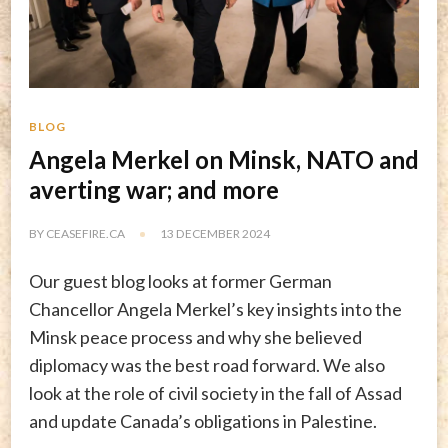
BLOG
Angela Merkel on Minsk, NATO and
averting war; and more
BY
CEASEFIRE.CA
13 DECEMBER 2024
Our guest blog looks at former German
Chancellor Angela Merkel’s key insights into the
Minsk peace process and why she believed
diplomacy was the best road forward. We also
look at the role of civil society in the fall of Assad
and update Canada’s obligations in Palestine.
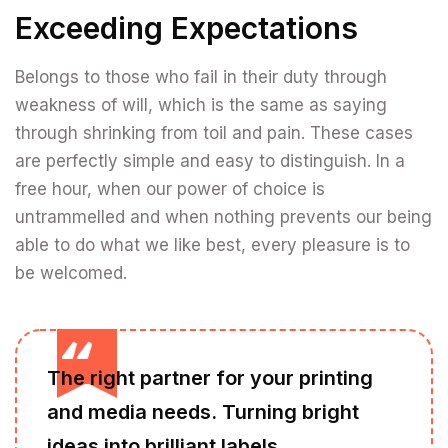
Exceeding Expectations
Belongs to those who fail in their duty through
weakness of will, which is the same as saying
through shrinking from toil and pain. These cases
are perfectly simple and easy to distinguish. In a
free hour, when our power of choice is
untrammelled and when nothing prevents our being
able to do what we like best, every pleasure is to
be welcomed.
The right partner for your printing
and media needs. Turning bright
ideas into brilliant labels.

----

◆ Exercise directions
The reply must consist of the complete listing, reproduced exactly, with no images.

◆ Solution for this task
BLOG
Angela Merkel on Minsk, NATO and
averting war; and more
BY
CEASEFIRE.CA
13 DECEMBER 2024
Our guest blog looks at former German
Chancellor Angela Merkel’s key insights into the
Minsk peace process and why she believed
diplomacy was the best road forward. We also
look at the role of civil society in the fall of Assad
and update Canada’s obligations in Palestine.
Exceeding Expectations
Belongs to those who fail in their duty through
weakness of will, which is the same as saying
through shrinking from toil and pain. These cases
are perfectly simple and easy to distinguish. In a
free hour, when our power of choice is
untrammelled and when nothing prevents our being
able to do what we like best, every pleasure is to
be welcomed.
The right partner for your printing
and media needs. Turning bright
ideas into brilliant labels.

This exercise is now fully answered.